* **Text section**
[BEGIN]
- Theatrical release poster
- Spanish: Moros y cristianos
- Directed by: Luis García Berlanga
- Written by: Rafael Azcona; Luis García Berlanga;
- Starring: Fernando Fernán Gómez; Verónica Forqué; Agustín González; Chus Lampreave; José L. López Vázquez; Andrés Pajares; M.ª Luisa Ponte; Antonio Resines; Pedro Ruiz; Rosa M.ª Sardá;
- Cinematography: Domingo Solano
- Edited by: José Luis Matesanz
- Production companies: Anola Films S.A.; Estela Films S.A.; Anem Films S.A.;
- Distributed by: United International Pictures
- Release dates: 23 October 1987 (Seminci); 28 October 1987 (Spain);
- Running time: 116 min
- Country: Spain
- Language: Spanish
- Budget: c. 200 million ₧

= Moors and Christians (film) =

Moors and Christians (Moros y cristianos) is a 1987 Spanish comedy film directed by Luis García Berlanga. The cast features Fernando Fernán Gómez, Verónica Forqué, Agustín González, Chus Lampreave, José Luis López Vázquez, Andrés Pajares, María Luisa Ponte, Antonio Resines, Pedro Ruiz and Rosa María Sardá.
[END]
* **Written problem a**
Who edited Moors and Christians, according to the film article?
The film article and the records that follow it come from unrelated sources.

* **Data for this exercise**
[BEGIN]
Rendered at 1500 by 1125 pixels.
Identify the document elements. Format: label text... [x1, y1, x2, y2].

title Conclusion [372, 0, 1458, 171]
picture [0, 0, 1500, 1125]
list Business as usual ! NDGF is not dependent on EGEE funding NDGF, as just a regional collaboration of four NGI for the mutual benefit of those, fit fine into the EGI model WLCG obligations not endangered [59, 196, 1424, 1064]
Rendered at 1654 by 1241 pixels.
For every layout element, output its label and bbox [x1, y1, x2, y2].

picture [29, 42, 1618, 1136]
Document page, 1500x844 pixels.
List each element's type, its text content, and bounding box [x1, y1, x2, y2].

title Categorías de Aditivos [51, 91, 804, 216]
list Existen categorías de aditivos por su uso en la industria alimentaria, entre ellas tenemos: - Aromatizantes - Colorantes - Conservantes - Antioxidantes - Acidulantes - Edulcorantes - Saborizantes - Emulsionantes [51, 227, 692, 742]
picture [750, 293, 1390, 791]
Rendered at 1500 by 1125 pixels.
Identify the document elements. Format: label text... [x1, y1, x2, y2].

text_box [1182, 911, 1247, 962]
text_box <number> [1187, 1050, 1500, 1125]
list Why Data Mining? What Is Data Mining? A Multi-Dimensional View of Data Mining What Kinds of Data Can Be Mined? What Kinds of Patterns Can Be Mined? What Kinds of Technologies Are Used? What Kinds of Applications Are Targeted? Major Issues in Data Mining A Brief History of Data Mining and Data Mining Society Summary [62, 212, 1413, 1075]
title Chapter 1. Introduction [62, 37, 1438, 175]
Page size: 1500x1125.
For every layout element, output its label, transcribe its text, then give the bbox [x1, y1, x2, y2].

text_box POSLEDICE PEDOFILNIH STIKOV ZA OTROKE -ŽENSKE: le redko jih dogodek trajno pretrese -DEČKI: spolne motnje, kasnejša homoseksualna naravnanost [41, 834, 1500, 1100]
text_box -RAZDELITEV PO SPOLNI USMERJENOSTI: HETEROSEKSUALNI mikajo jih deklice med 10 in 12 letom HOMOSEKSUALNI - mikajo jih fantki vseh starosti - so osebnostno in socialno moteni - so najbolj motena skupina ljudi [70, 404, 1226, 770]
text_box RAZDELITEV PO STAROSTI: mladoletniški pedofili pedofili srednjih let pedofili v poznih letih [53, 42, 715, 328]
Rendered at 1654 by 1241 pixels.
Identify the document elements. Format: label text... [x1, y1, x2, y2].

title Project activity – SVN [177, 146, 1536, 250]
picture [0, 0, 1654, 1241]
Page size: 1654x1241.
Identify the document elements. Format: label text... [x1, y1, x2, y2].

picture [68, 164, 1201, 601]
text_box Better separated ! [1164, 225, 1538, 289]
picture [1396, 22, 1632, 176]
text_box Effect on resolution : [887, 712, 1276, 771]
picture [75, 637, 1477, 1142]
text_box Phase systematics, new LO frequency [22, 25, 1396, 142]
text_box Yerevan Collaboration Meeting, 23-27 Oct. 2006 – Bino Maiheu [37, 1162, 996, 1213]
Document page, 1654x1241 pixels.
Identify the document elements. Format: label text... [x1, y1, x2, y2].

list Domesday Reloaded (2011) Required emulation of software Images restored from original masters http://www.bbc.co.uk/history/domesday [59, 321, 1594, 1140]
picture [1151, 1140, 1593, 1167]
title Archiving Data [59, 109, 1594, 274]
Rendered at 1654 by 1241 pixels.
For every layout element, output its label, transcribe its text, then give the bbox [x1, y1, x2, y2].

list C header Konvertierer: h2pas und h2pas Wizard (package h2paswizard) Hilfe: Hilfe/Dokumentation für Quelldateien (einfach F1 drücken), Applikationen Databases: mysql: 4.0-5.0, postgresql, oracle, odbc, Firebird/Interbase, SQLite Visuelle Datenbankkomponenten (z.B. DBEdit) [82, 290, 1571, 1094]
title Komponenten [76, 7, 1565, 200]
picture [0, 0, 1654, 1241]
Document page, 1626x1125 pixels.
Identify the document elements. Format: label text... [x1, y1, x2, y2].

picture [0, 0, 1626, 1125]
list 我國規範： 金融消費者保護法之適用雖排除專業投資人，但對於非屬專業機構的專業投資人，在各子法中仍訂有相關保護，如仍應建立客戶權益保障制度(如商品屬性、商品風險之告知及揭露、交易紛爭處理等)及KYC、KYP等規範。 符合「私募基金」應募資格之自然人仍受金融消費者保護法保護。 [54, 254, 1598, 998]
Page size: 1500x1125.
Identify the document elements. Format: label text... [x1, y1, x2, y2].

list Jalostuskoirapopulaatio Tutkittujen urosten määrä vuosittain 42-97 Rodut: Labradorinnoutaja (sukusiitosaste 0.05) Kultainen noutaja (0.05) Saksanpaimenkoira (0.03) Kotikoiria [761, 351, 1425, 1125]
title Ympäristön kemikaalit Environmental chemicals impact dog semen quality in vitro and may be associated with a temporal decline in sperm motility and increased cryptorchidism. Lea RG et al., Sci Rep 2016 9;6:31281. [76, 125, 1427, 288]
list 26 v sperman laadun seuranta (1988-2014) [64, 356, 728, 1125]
[END]
* **Written problem b**
Copy the records starting at their first line and ending at the line that contains "title Chapter 1.", with both of those lines included.

* **Final result a**
José Luis Matesanz

* **Final result b**
Rendered at 1500 by 1125 pixels.
Identify the document elements. Format: label text... [x1, y1, x2, y2].

title Conclusion [372, 0, 1458, 171]
picture [0, 0, 1500, 1125]
list Business as usual ! NDGF is not dependent on EGEE funding NDGF, as just a regional collaboration of four NGI for the mutual benefit of those, fit fine into the EGI model WLCG obligations not endangered [59, 196, 1424, 1064]
Rendered at 1654 by 1241 pixels.
For every layout element, output its label and bbox [x1, y1, x2, y2].

picture [29, 42, 1618, 1136]
Document page, 1500x844 pixels.
List each element's type, its text content, and bounding box [x1, y1, x2, y2].

title Categorías de Aditivos [51, 91, 804, 216]
list Existen categorías de aditivos por su uso en la industria alimentaria, entre ellas tenemos: - Aromatizantes - Colorantes - Conservantes - Antioxidantes - Acidulantes - Edulcorantes - Saborizantes - Emulsionantes [51, 227, 692, 742]
picture [750, 293, 1390, 791]
Rendered at 1500 by 1125 pixels.
Identify the document elements. Format: label text... [x1, y1, x2, y2].

text_box [1182, 911, 1247, 962]
text_box <number> [1187, 1050, 1500, 1125]
list Why Data Mining? What Is Data Mining? A Multi-Dimensional View of Data Mining What Kinds of Data Can Be Mined? What Kinds of Patterns Can Be Mined? What Kinds of Technologies Are Used? What Kinds of Applications Are Targeted? Major Issues in Data Mining A Brief History of Data Mining and Data Mining Society Summary [62, 212, 1413, 1075]
title Chapter 1. Introduction [62, 37, 1438, 175]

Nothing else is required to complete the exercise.